My oldest, who used to live with his dad, but now lives with us, is going to school here and is doing beautifully. So all this makes me feel like it’s the right time to work again.

As a single mother with three boys going through puberty, how comfortable are you discussing sex?

Well I am pretty open with my boys, and I answer any question they ask, because I figure if they are asking, they are ready for an answer.

(For example) I tell him what he needs to know what a hook up means? And if it means they are having sex, then the boy has to speak to the person the very next day. And he doesn’t send a text. He has to call the girl and tell her he enjoyed her company, thank her for that, and “whether we hang out anymore or not, I was happy to hang out with you”.

No texting, no e-mailing, no FaceTiming. You have to have real contact with anyone that you hooked up with, whatever that hookup entailed; respectful contact. And of course condoms must be used.

Sharon Stone’s comeback includes a role in the movie The Disaster Artist starring Dave Franco. Photo: Filepic

How old were they when you were that frank with them?

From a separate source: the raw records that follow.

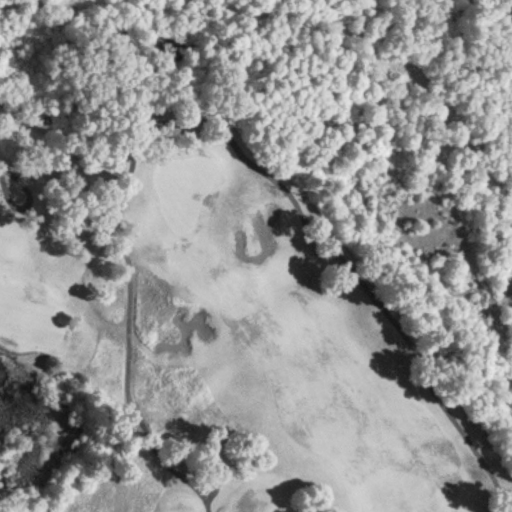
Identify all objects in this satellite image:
road: (214, 121)
road: (16, 176)
road: (12, 203)
park: (256, 256)
road: (207, 479)
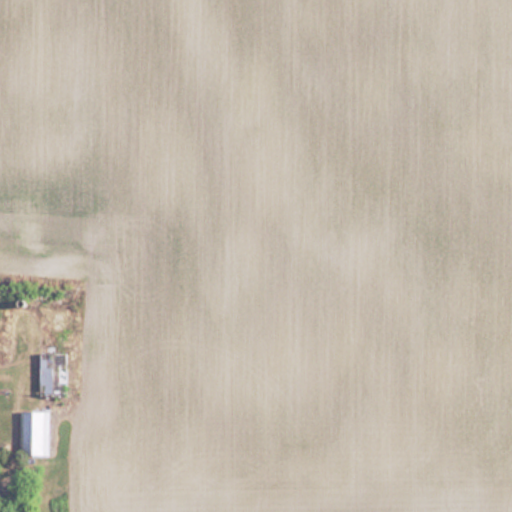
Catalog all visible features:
building: (52, 374)
building: (34, 433)
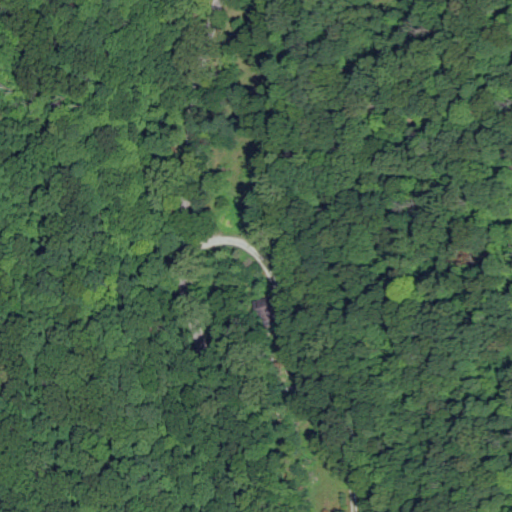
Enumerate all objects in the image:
road: (185, 257)
building: (268, 310)
road: (291, 340)
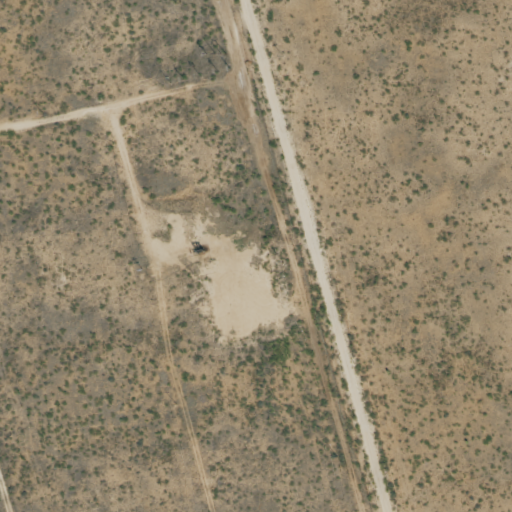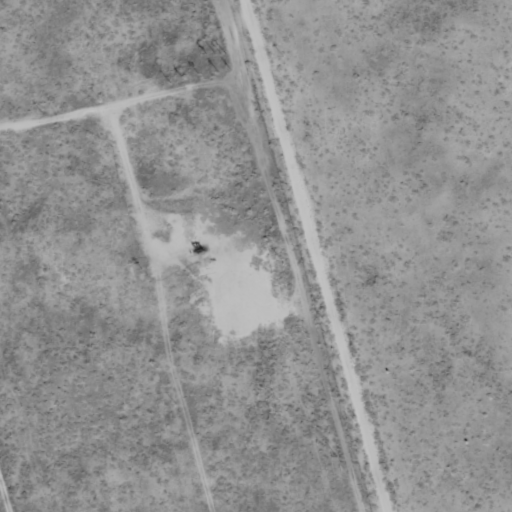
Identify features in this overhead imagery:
petroleum well: (198, 252)
road: (363, 256)
road: (29, 407)
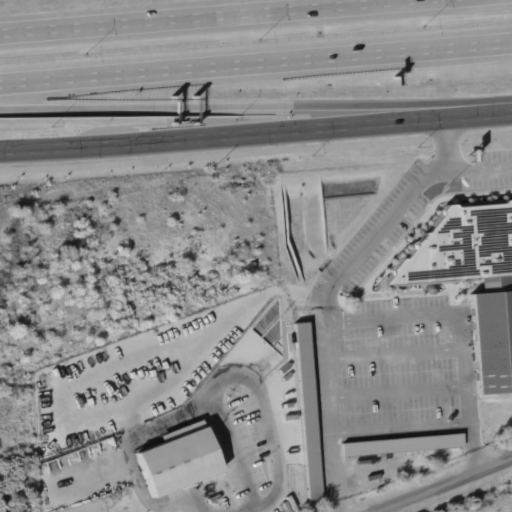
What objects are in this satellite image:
road: (171, 13)
road: (256, 65)
road: (256, 107)
road: (256, 133)
road: (255, 150)
road: (475, 168)
road: (396, 211)
building: (470, 279)
building: (470, 280)
road: (387, 315)
road: (458, 330)
road: (196, 336)
road: (391, 351)
road: (245, 378)
road: (461, 383)
road: (323, 389)
road: (393, 390)
building: (306, 412)
building: (306, 415)
road: (397, 425)
road: (467, 435)
building: (395, 445)
building: (402, 446)
building: (176, 459)
building: (176, 461)
road: (470, 462)
road: (441, 484)
road: (335, 497)
road: (190, 508)
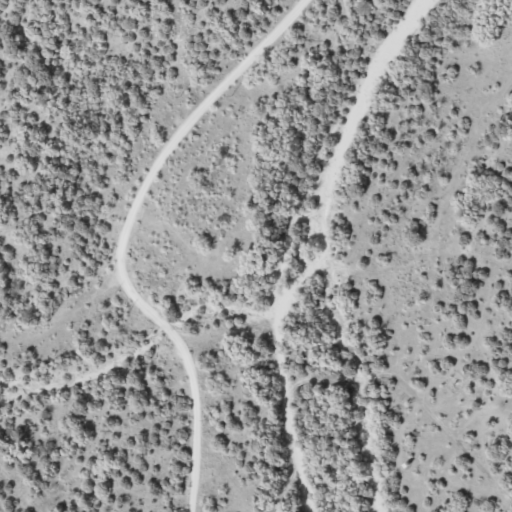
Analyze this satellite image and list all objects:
road: (138, 236)
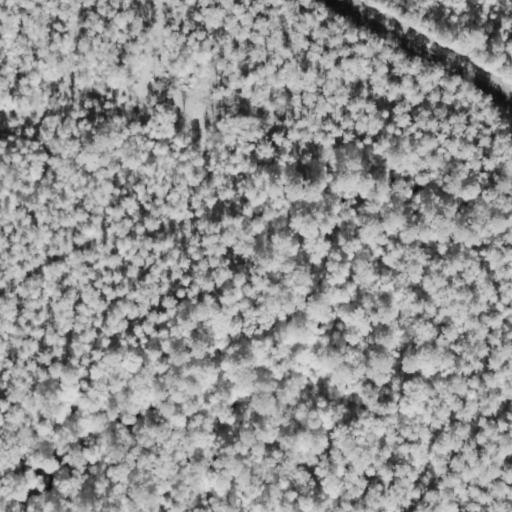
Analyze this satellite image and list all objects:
road: (400, 69)
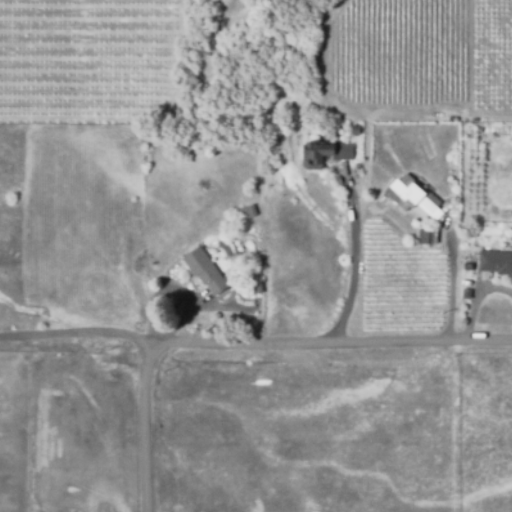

I have discussed safe sex with my children since they were about 10. And frankly I’ve been horrified to see some of the texts that come across my kids’ phones – girls half naked, just shooting Snapchats of themselves,

I mean, mums, please, look in your kid’s phones, crack their codes, and take a look, because it is astounding some of the things that are coming across my boys’ phones. I crack down right away, and when those girls come over to my house, I take the girls to my library and I talk to them, and my sons hate it. They say, “Why do you have to embarrass me?”, and I say, “Because embarrassing you is a part of my job”.

Does it ever concern you that you could have another stroke?

I am not at all concerned about having another stroke, even though my grandmother died of a stroke and my mother since has had a mini stroke. I have extremely natural low blood pressure and low cholesterol and all of those kinds of things, so I am not at all concerned about it. I am super healthy. I don’t do too many kooky activities although I still ride horses, because it’s the one thing I really love and I don’t want that taken away from me.